4 thoughts on “England, My England

  1. johngjobling@googlemail.com'
    January 5, 2016 at 14:29

    Controversy abounds regarding the correct pronunciation, is it, as the malty’s declare Persil as in the washing powder or Purr-sell as many others would have us believe. Either way the film is well worth watching for the musik and the apprenticeship of the mega luvvie Callow and as you observe Nige, the rather tasty young Becky who, sadly, has ended up with a walk-on part in the endlessly boring Lewis.
    One of the finest recorded performances of Purcell’s work is the Decca recording by the ECO, conducted by Benjamin Britten, of the Fairy Queen. The original cover was Noel Paton’s Quarrel of Oberon and Titania, an astounding work, on show, with it’s twin, The Reconciliation, at the National gallery of Scotland. During school holidays the kids play
    spot the Puck

  2. ritatull@verizon.net'
    Rita Byrne Tull
    January 8, 2016 at 15:28

    Purcell is my favorite composer but I had never heard of this film. I’ve just ordered it from Amazon! I also love the Gerard Manley Hopkins poem about him (“air of angels”) which is what first led me to listen to his work. I’ve always been confused about the pronunciation. In the Hopkins poem Purcell rhymes with reversal, but I’d love to know how they pronounced it in Purcell’s own time.

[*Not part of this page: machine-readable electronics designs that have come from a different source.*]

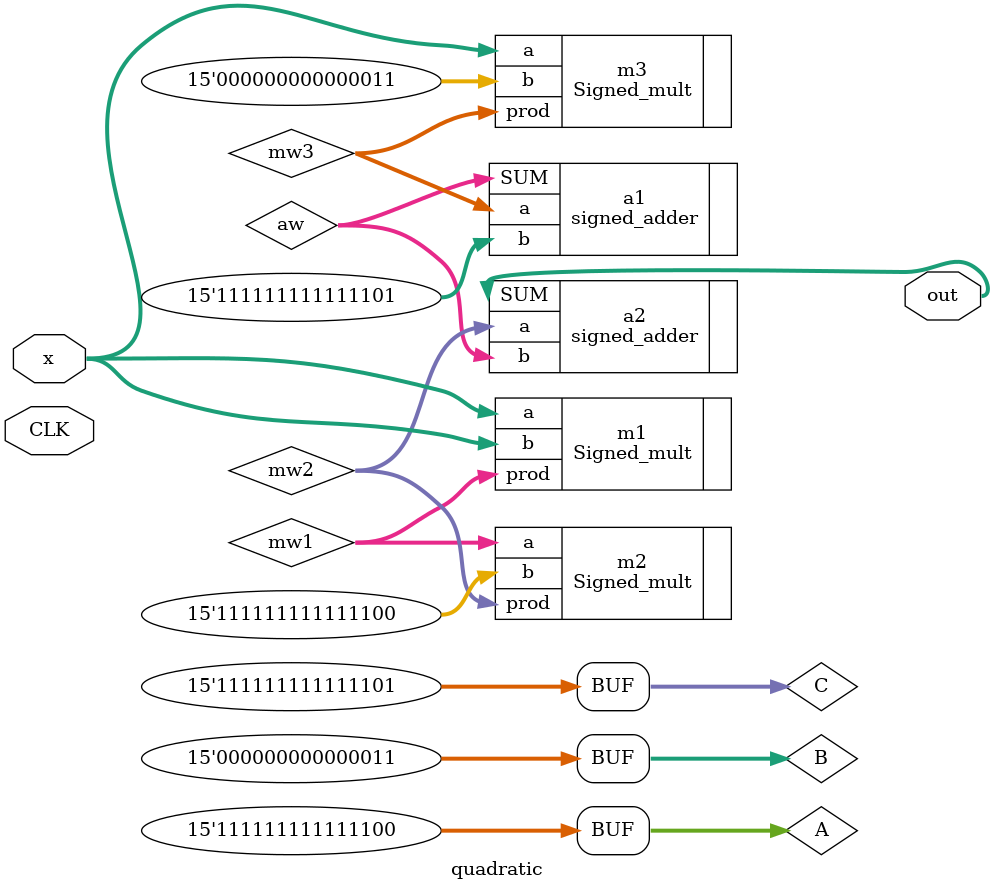
<source format=v>
`timescale 1ns / 1ps

//problem with last adder
module quadratic #(parameter  WL=15) (
    input signed [WL-1:0] x,
    input CLK,
    output  signed  [WL:0] out //may be too small
    
    );
    
    reg  signed  [WL:0] out_store;
    
     wire signed [WL-1:0] A =-4;
     wire signed [WL-1:0] B = 3;
     wire signed [WL-1:0] C = -3;
 
    
   wire signed [2*WL-1:0] mw1,mw2,mw3;
   wire signed [2*WL-1:0] mw2; 
   wire signed [2*WL-1:0] aw;
   

 
 Signed_mult m1 (.a(x), .b(x),.prod(mw1));
 
 Signed_mult m2(.a(mw1), .b(A),.prod(mw2));
 
  signed_adder a2 (.a(mw2),.b(aw), .SUM(out));
  
  
  
  Signed_mult m3(.a(x), .b(B),.prod(mw3));
 
 
  signed_adder a1 (.a(mw3),.b(C), .SUM(aw));
  
  
 

 
 //awl
 

 
    always @(posedge CLK) begin
     out_store <= out;
    end
      
endmodule


</source>
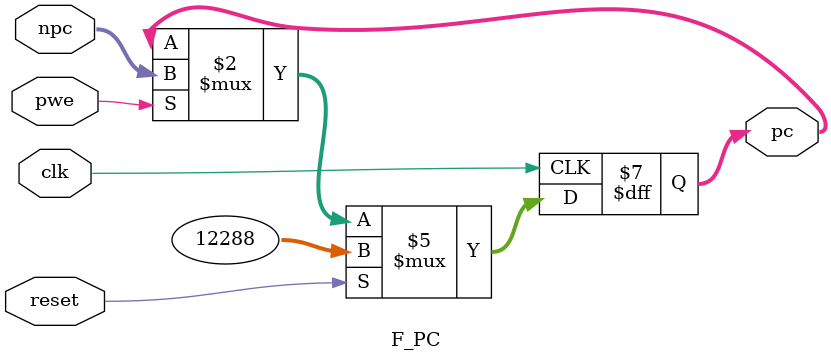
<source format=v>
`timescale 1ns / 1ps
`include "const.v"


module F_PC(
    input [31:0] npc,
    output reg [31:0] pc,
	 input pwe,
    input reset,
    input clk
    );
	always@(posedge clk)begin
		if(reset)begin
			pc <= 32'h0000_3000;//32bite
		end
		else if(pwe) begin
			pc <= npc;
		end
	end

endmodule


</source>
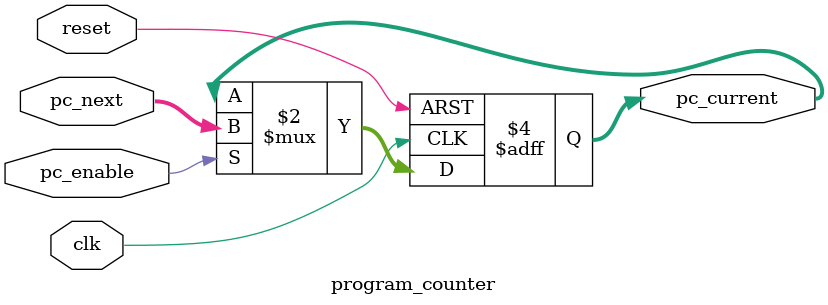
<source format=v>
module program_counter (
    input wire clk,              // Clock signal
    input wire reset,            // Reset button
    input wire pc_enable,        // Enable/disable counting
    input wire [31:0] pc_next,   // What value to load next
    output reg [31:0] pc_current // Current counter value
);

always @(posedge clk or posedge reset) begin
    if (reset) begin
        pc_current <= 32'h00000000;  // Reset PC to 0
    end else if (pc_enable) begin
        pc_current <= pc_next;
    end
end

endmodule

</source>
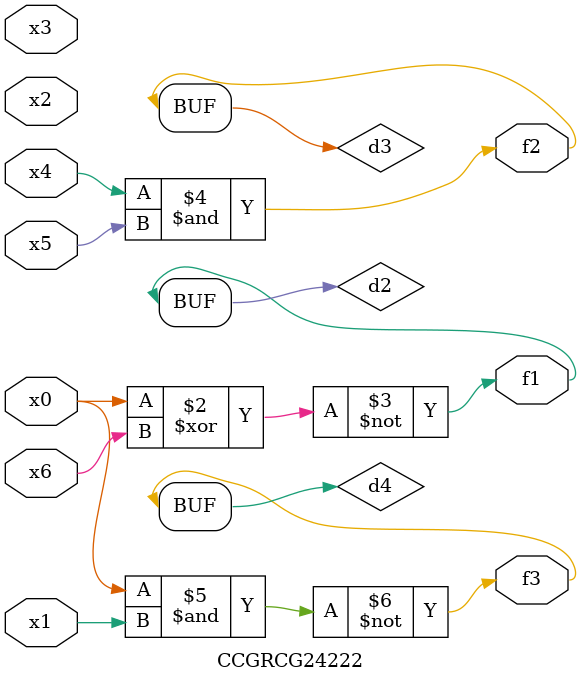
<source format=v>
module CCGRCG24222(
	input x0, x1, x2, x3, x4, x5, x6,
	output f1, f2, f3
);

	wire d1, d2, d3, d4;

	nor (d1, x0);
	xnor (d2, x0, x6);
	and (d3, x4, x5);
	nand (d4, x0, x1);
	assign f1 = d2;
	assign f2 = d3;
	assign f3 = d4;
endmodule

</source>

  3. nigeandrew@gmail.com'
    January 8, 2016 at 23:00

    Purcell to rhyme with ‘reversal’ (and indeed ‘nursle’!) seems to be correct. Thanks for the Hopkins lead, Rita – I love that ‘colossal smile’, exactly what Purcell’s great odes feel like.

  4. johngjobling@googlemail.com'
    January 11, 2016 at 14:49

    Christmas 1943, Spike Milligan and friends, having organised the battalion concert are given R&R on the Amalfi coast, a treat indeed, even for those troubled times. Visiting Ravello they wander into the Piazza and discover the Duomo, a magnificent building. He describes the occasion thus : “The peace inside was shattering, George Shipman, to our amazement, played three Purcell pieces on the organ, we had no idea that he could play! Neither did he.

    Even allowing for Milligan’s goonery and the fact that he was slowly unraveling, that moment in time was precious in the extreme.